### [What needs to be done]
In the data below, take the lines from the one containing "The goose has" up to and including the one containing "[8, 236, 158, 336]", and write them out again with "black" swapped for "dark" and nothing else altered. Return only those lines.

### [Data provided]
# # # # # # #

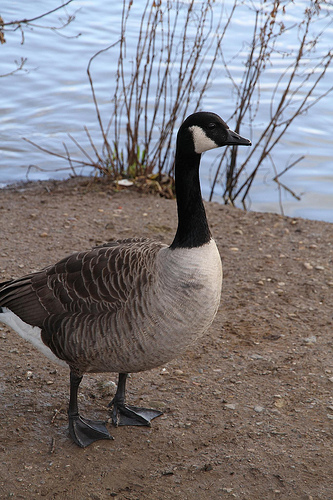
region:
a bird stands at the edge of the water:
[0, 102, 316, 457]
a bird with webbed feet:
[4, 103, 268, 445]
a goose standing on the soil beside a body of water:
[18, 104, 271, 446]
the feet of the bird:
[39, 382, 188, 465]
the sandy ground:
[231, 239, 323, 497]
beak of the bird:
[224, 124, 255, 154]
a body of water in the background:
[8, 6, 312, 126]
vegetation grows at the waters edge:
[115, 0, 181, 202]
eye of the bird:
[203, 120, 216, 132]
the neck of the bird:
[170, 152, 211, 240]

# # # # # # #

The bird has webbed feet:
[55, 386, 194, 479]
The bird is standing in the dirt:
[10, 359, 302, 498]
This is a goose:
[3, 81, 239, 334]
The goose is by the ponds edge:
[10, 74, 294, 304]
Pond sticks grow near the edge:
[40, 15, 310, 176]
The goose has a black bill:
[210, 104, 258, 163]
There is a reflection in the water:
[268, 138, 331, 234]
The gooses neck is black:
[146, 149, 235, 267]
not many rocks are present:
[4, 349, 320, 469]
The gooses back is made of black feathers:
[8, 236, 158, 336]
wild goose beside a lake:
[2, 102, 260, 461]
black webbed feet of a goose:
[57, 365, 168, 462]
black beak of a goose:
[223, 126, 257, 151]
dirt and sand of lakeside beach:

# # # # # # #

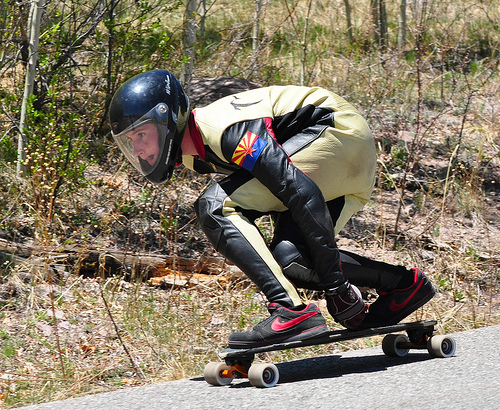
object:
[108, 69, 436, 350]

# # # # # # #

### [Result of this task]
The goose has a dark bill:
[210, 104, 258, 163]
There is a reflection in the water:
[268, 138, 331, 234]
The gooses neck is dark:
[146, 149, 235, 267]
not many rocks are present:
[4, 349, 320, 469]
The gooses back is made of dark feathers:
[8, 236, 158, 336]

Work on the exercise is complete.